* Extract to read
# P5QC+E8400==> overclock busmemory to 1600



## soroshgh (Dec 29, 2014)

hello , i have an big problem and i need your help.
i have P5QC and E8400 but i bought 2*ddr3 1600 corsair,
please help me how to over clock the bus memory 1333 to 1600!!!
please tell me by details.
thanks


----------



## greenbrucelee (Apr 24, 2007)

*Re: ASUS P5KC and DDR3 ram*

you go into your BIOS find the DRAM speed and select 1600 although the fsb speed of the cpu is 1333 so you may not be able to. and please dont hijkack someone else thread. start your own


----------



## soroshgh (Dec 29, 2014)

HELLO EVERYONE
i have a big problem in use corsair 1600bus, because my MB is P5QC that for use of this memory i have to overclock memorybus to 1600.
so far i have not done it!!!!
PLEASE one who did it and get answer help me.
thanks in advance


----------



## greenbrucelee (Apr 24, 2007)

I gave you the answer above.

Again. go into your BIOS and select the DRAM speed and set it to 1600 although you may not be able to since your bus speed is set to 1333 because of the cpu you are using.


----------



## jbmcmillan (Oct 3, 2002)

Little bit of a thread necro but the P5Q you could set it to 1600 pretty easily with the Dram ratio (divider).I had mine locked at 1600 when I owned a similar board and cpu. Most boards will default to 1333 when first booting to avoid any boot issues when first installing ram.


----------

* Required tasks
**a.** Copy the memory overclocking thread from "hello , i have" up to and including "1333 to 1600!!!", renaming "corsair" as "Kingston".
**b.** Summarize the memory overclocking thread in two sentences.
The data that comes after this thread is not needed.

* Source data
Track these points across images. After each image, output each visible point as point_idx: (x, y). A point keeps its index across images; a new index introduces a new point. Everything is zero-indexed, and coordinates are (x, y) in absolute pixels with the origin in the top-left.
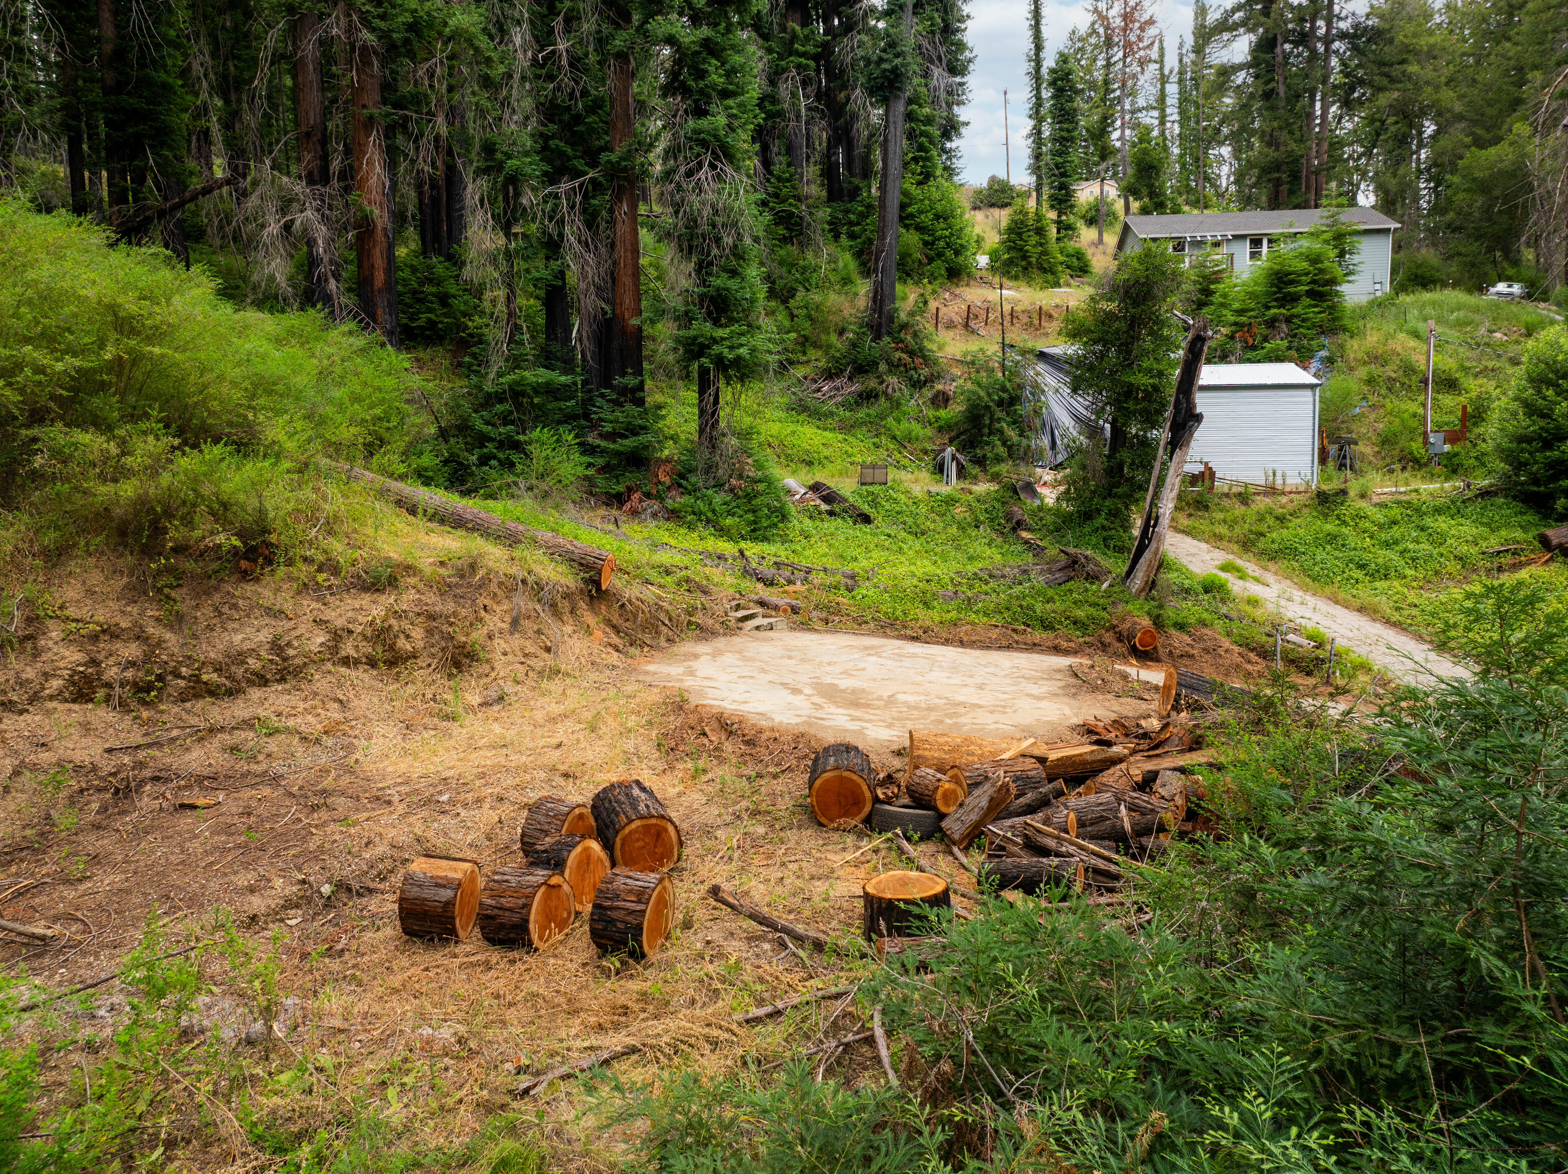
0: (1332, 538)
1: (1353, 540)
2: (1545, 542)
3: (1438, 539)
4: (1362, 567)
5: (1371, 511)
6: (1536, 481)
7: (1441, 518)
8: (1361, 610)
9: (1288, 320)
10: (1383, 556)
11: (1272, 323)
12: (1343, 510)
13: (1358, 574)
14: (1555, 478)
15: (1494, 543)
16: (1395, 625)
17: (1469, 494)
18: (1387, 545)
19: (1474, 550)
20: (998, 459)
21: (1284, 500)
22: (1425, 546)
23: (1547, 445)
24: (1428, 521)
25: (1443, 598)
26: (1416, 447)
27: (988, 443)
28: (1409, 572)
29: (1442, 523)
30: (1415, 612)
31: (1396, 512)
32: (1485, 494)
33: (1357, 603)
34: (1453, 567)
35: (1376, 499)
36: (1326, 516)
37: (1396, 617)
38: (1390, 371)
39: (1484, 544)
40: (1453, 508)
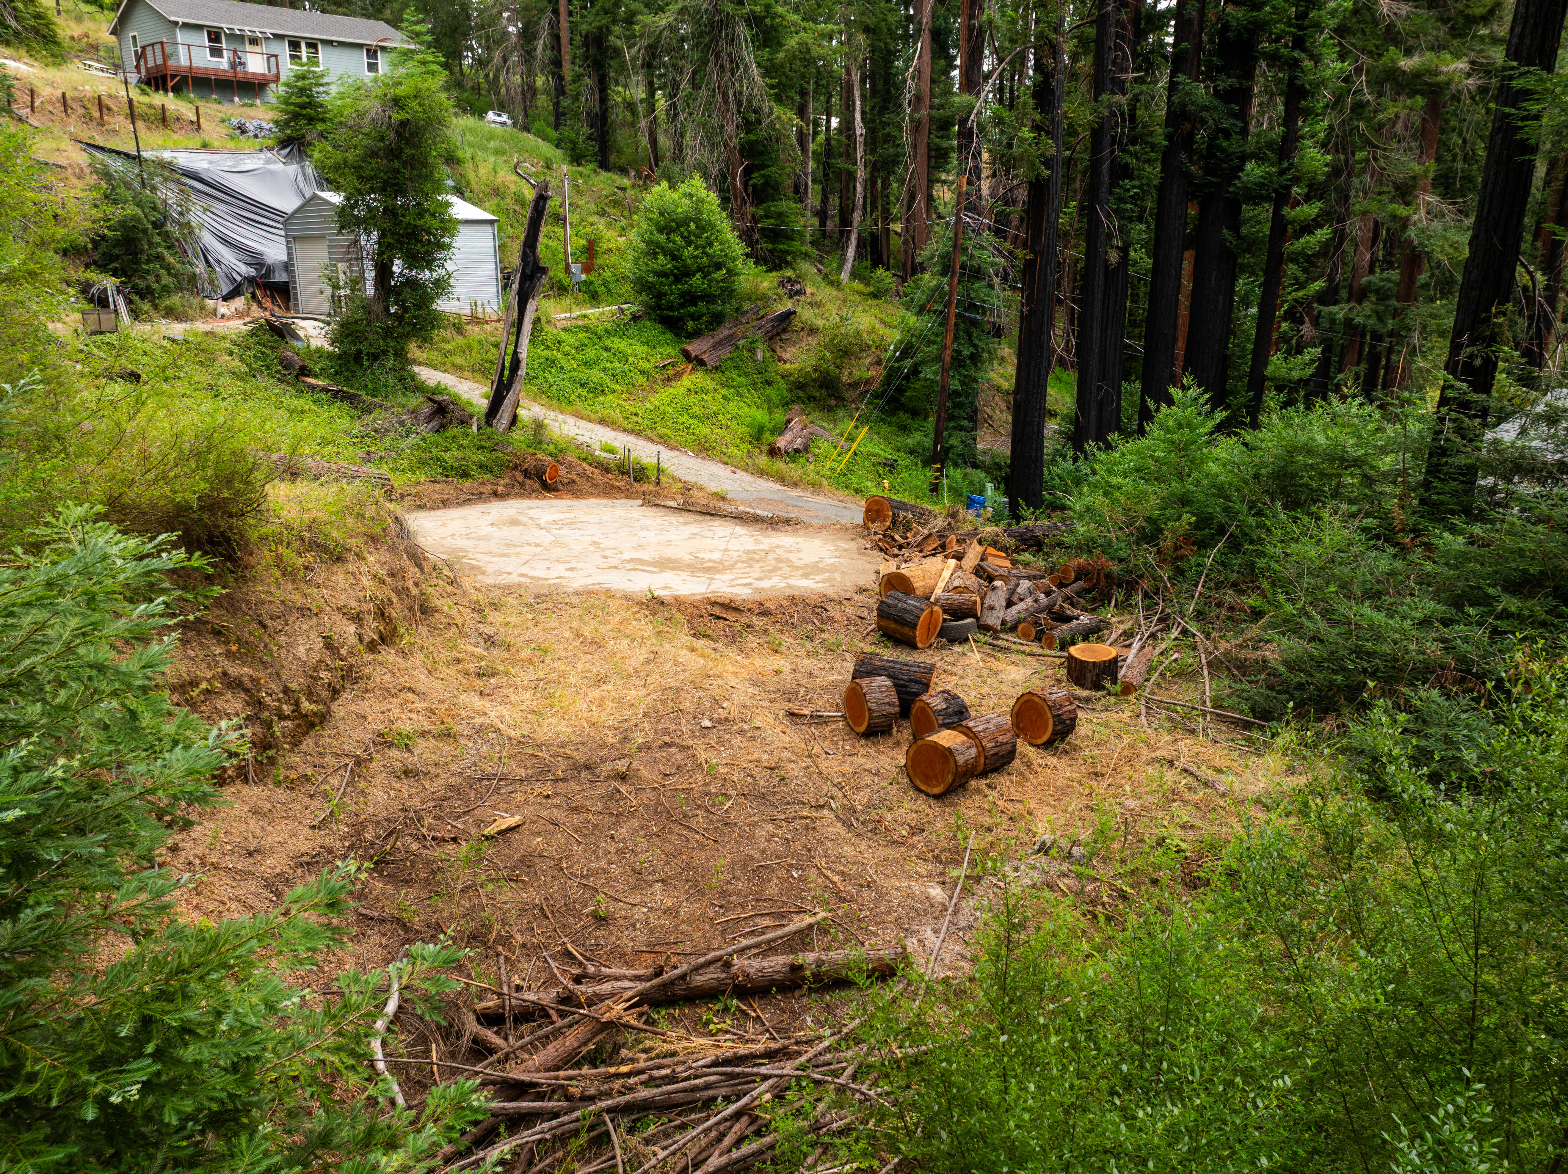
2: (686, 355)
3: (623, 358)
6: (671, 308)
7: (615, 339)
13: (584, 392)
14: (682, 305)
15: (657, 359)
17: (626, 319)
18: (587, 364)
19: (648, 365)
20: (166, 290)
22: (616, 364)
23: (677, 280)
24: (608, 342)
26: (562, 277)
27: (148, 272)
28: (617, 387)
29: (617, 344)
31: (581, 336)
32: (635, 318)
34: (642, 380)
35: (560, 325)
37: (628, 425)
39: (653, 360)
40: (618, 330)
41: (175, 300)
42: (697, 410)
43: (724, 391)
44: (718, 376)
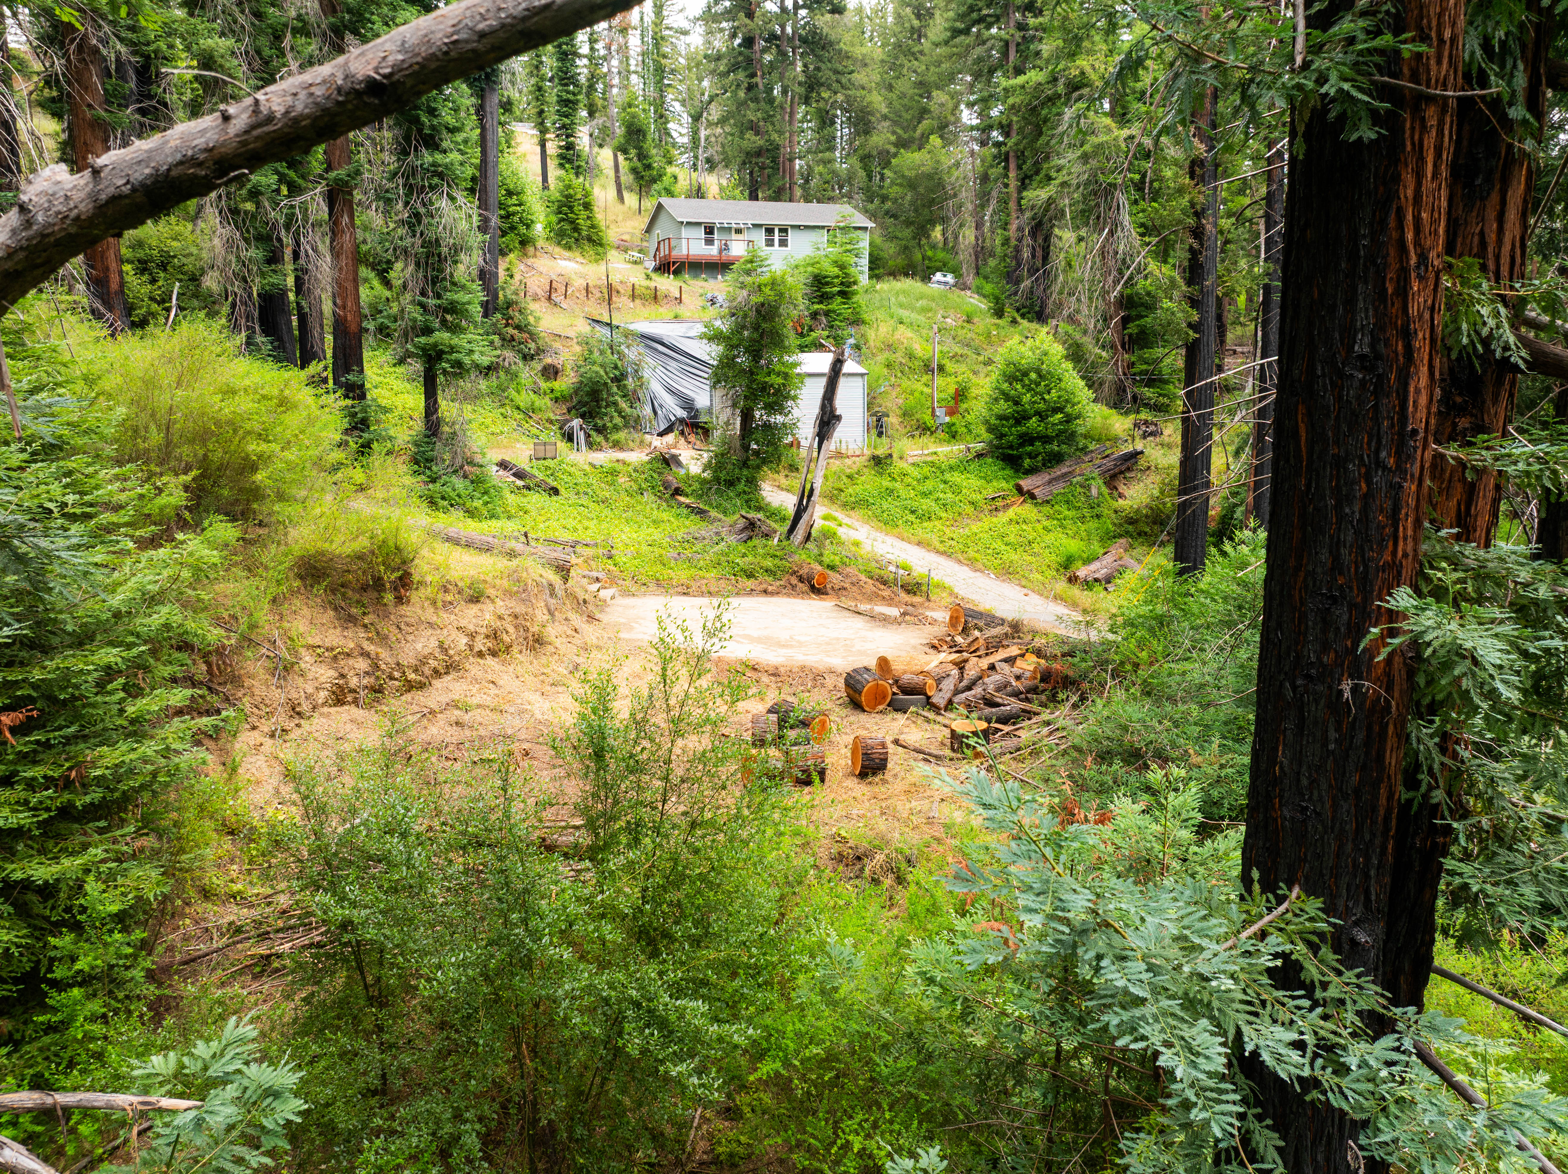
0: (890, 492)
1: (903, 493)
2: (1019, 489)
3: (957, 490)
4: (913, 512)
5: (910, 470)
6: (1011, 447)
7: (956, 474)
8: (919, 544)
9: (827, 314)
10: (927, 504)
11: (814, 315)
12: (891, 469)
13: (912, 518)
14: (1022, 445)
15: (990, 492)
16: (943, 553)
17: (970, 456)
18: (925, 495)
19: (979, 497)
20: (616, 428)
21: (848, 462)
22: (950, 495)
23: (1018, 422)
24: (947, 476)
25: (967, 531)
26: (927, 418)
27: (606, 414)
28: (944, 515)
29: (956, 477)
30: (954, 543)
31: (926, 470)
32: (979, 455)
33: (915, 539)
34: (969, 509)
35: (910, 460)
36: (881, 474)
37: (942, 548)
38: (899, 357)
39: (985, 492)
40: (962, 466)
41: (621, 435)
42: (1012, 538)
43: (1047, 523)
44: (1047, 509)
==
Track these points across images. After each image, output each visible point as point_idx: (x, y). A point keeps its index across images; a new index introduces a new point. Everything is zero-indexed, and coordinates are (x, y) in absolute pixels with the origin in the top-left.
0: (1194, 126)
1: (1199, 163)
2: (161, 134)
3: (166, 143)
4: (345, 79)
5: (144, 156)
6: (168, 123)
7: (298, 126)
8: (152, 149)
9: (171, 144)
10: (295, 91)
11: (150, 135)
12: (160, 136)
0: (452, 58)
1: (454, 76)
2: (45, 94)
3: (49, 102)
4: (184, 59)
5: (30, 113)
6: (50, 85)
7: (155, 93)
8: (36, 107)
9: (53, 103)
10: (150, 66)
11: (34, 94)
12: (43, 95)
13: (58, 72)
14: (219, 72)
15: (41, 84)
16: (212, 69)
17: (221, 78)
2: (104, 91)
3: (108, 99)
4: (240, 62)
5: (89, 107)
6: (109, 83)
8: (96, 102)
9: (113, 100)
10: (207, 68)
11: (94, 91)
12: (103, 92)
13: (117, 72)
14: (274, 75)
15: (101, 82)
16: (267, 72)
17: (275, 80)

* Answer section
**a.**
hello , i have an big problem and i need your help.
i have P5QC and E8400 but i bought 2*ddr3 1600 Kingston,
please help me how to over clock the bus memory 1333 to 1600!!!

**b.** The first poster has a P5QC board and an E8400 processor with two Corsair DDR3 1600 modules and asks how to overclock the memory bus from 1333 to 1600. One reply says to set the DRAM speed to 1600 in the BIOS, though this may not be possible because the processor's bus speed is 1333, while a later reply says the P5Q could be set to 1600 fairly easily with the DRAM ratio (divider).